Нил считал, что в присутствии миссис Форрестер скучать невозможно. Разговаривать с ней было одно удовольствие, и не только потому, что она говорила интересные вещи и отличалась остроумием, — нет, прелесть разговорам с миссис Форрестер придавал быстрый, понимающий блеск ее глаз, ее оживленный голос. Побеседовав с ней о каких-нибудь пустяках, вы вдруг ощущали душевный подъем. Наверно, думал Нил, дело в том, что ей, помимо ее воли, интересны все люди, даже самые заурядные. Если при ней не было таких заправских рассказчиков, как мистер Огден или мистер Дэлзел, всегда имевших наготове увлекательную историю, она забавлялась грубоватыми выходками Айви Петерса или вкрадчивыми комплиментами старика Элиота, у которого покупала обувь на зиму. У нее был поразительный дар подражания. Рассказывая о толстяке-мороженщике, или о Тэде Граймсе из мясной лавки, или о братьях Блюм, которые снабжали ее зайчатиной, она одним легким штрихом придавала тем, о ком говорила, больше яркости и занятности, чем свойственно было им на самом деле.

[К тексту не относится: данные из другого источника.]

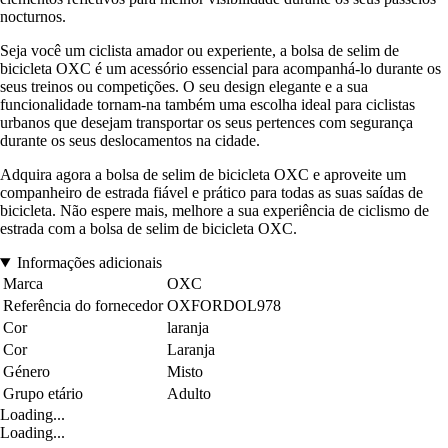
nocturnos.
Seja você um ciclista amador ou experiente, a bolsa de selim de
bicicleta OXC é um acessório essencial para acompanhá-lo durante os
seus treinos ou competições. O seu design elegante e a sua
funcionalidade tornam-na também uma escolha ideal para ciclistas
urbanos que desejam transportar os seus pertences com segurança
durante os seus deslocamentos na cidade.
Adquira agora a bolsa de selim de bicicleta OXC e aproveite um
companheiro de estrada fiável e prático para todas as suas saídas de
bicicleta. Não espere mais, melhore a sua experiência de ciclismo de
estrada com a bolsa de selim de bicicleta OXC.
Informações adicionais
Marca
OXC
Referência do fornecedor
OXFORDOL978
Cor
laranja
Cor
Laranja
Género
Misto
Grupo etário
Adulto
Loading...
Loading...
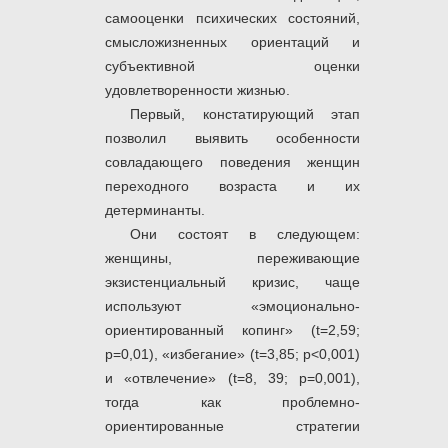
самооценки психических состояний,
смысложизненных ориентаций и
субъективной оценки
удовлетворенности жизнью.
Первый, констатирующий этап
позволил выявить особенности
совладающего поведения женщин
переходного возраста и их
детерминанты.
Они состоят в следующем:
женщины, переживающие
экзистенциальный кризис, чаще
используют «эмоционально-
ориентированный копинг» (t=2,59;
p=0,01), «избегание» (t=3,85; p<0,001)
и «отвлечение» (t=8, 39; p=0,001),
тогда как проблемно-
ориентированные стратегии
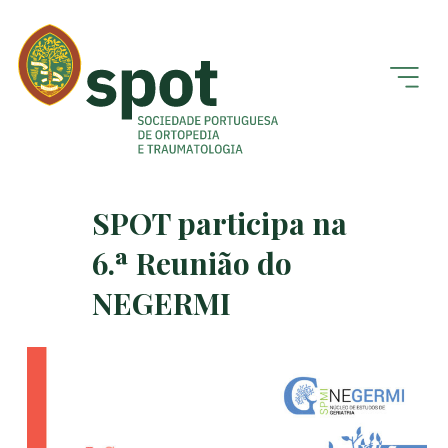
SPOT participa na
6.ª Reunião do
NEGERMI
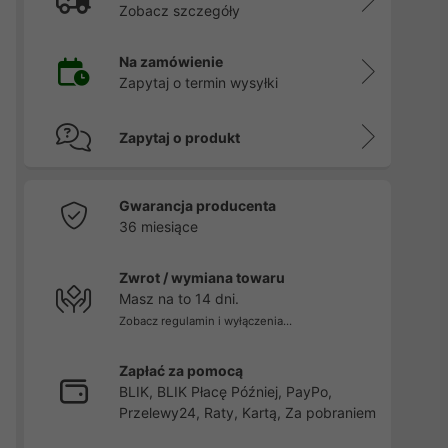
Zobacz szczegóły
Na zamówienie
Zapytaj o termin wysyłki
Zapytaj o produkt
Gwarancja producenta
36 miesiące
Zwrot / wymiana towaru
Masz na to 14 dni.
Zobacz regulamin i wyłączenia...
Zapłać za pomocą
BLIK, BLIK Płacę Później, PayPo,
Przelewy24, Raty, Kartą, Za pobraniem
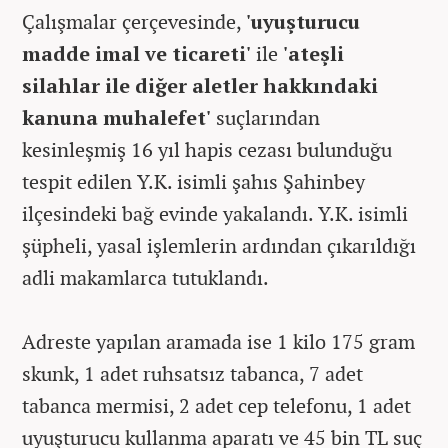
Çalışmalar çerçevesinde,
'uyuşturucu
madde imal ve ticareti'
ile
'ateşli
silahlar ile diğer aletler hakkındaki
kanuna muhalefet'
suçlarından
kesinleşmiş 16 yıl hapis cezası bulunduğu
tespit edilen Y.K. isimli şahıs Şahinbey
ilçesindeki bağ evinde yakalandı. Y.K. isimli
şüpheli, yasal işlemlerin ardından çıkarıldığı
adli makamlarca tutuklandı.
Adreste yapılan aramada ise 1 kilo 175 gram
skunk, 1 adet ruhsatsız tabanca, 7 adet
tabanca mermisi, 2 adet cep telefonu, 1 adet
uyuşturucu kullanma aparatı ve 45 bin TL suç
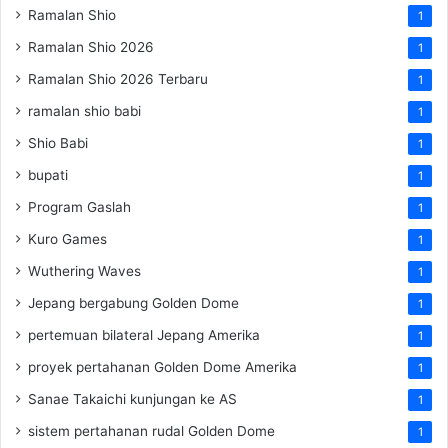
Ramalan Shio
1
Ramalan Shio 2026
1
Ramalan Shio 2026 Terbaru
1
ramalan shio babi
1
Shio Babi
1
bupati
1
Program Gaslah
1
Kuro Games
1
Wuthering Waves
1
Jepang bergabung Golden Dome
1
pertemuan bilateral Jepang Amerika
1
proyek pertahanan Golden Dome Amerika
1
Sanae Takaichi kunjungan ke AS
1
sistem pertahanan rudal Golden Dome
1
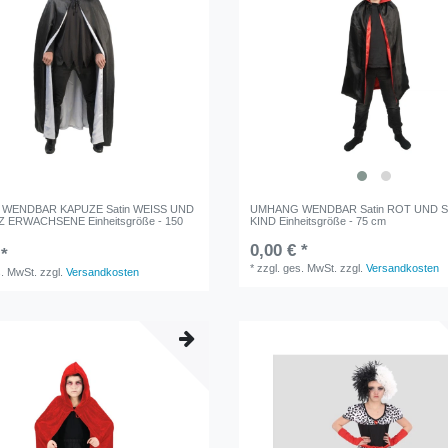
WENDBAR KAPUZE Satin WEISS UND
UMHANG WENDBAR Satin ROT UND
ERWACHSENE Einheitsgröße - 150
KIND Einheitsgröße - 75 cm
0,00 € *
 *
*
zzgl. ges. MwSt.
zzgl.
Versandkosten
s. MwSt.
zzgl.
Versandkosten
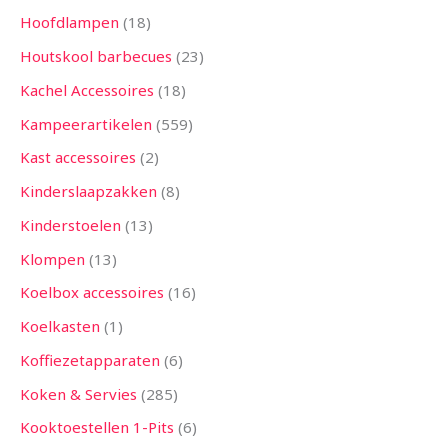
Hoofdlampen
18
Houtskool barbecues
23
Kachel Accessoires
18
Kampeerartikelen
559
Kast accessoires
2
Kinderslaapzakken
8
Kinderstoelen
13
Klompen
13
Koelbox accessoires
16
Koelkasten
1
Koffiezetapparaten
6
Koken & Servies
285
Kooktoestellen 1-Pits
6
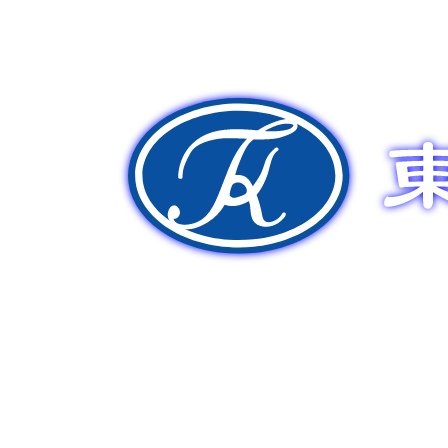
新車販売
中古車販売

Часто она передразнивала людей в их присутствии, и никто на нее не обижался, наоборот, это им льстило. А как радовался каждый, кому удавалось вызвать ее смех, — это означало, что вы добились признания. Смеясь, она как бы соглашалась с вами, одобряла вас, отмечала, что вы сказали нечто интересное, и этот смех часто говорил вам больше, чем слова, говорил то, чего словами не скажешь, для чего слова были бы слишком прямолинейны. Этот переливчатый смех звучал в ушах Нила и много, много лет спустя, когда он даже не знал, жива ли еще миссис Форрестер. Он вспоминал ее и представлял ее блестящие темные глаза, лицо, сужающееся к подбородку, длинные серьги вдоль бледных щек. Когда все вокруг надоедало и становилось тоскливо, он часто думал, что случись ему снова услышать смех этой давно погибшей для него леди, он бы сразу ожил.
В тот год всегдашний зимний буран разразился поздно — первого марта. Он пронесся над рекой Суит-Уотер и бушевал в городе три дня и три ночи. Снега выпало почти тридцать дюймов, и свирепый ветер закручивал его в снежные смерчи. Форрестеры оказались отрезанными от города, их занесло снегом. Их единственный слуга Бен Кизер даже и не пытался расчистить дорогу и добраться до города. На третий день непогоды Нил отправился на почту, получил кожаную сумку с письмами, накопившимися для капитана Форрестера, и, проваливаясь в снег где по пояс, где по плечи, двинулся к дому на холме. Изгородь вдоль тропы замело, но Нил прокладывал себе путь, стараясь держаться между двумя шеренгами тополей. Когда наконец он достиг парадного входа, навстречу ему вышел капитан Форрестер и впустил в дом.
— Рад тебя видеть, Нил! Очень рад! Мы тут немного заскучали. Наверно, ты еле-еле к нам пробился? Большое тебе спасибо. Пойдем в гостиную, располагайся у камина, сушись и грейся. Только разговаривать будем тихо: миссис Форрестер поднялась наверх, решила прилечь, жалуется, что голова разболелась.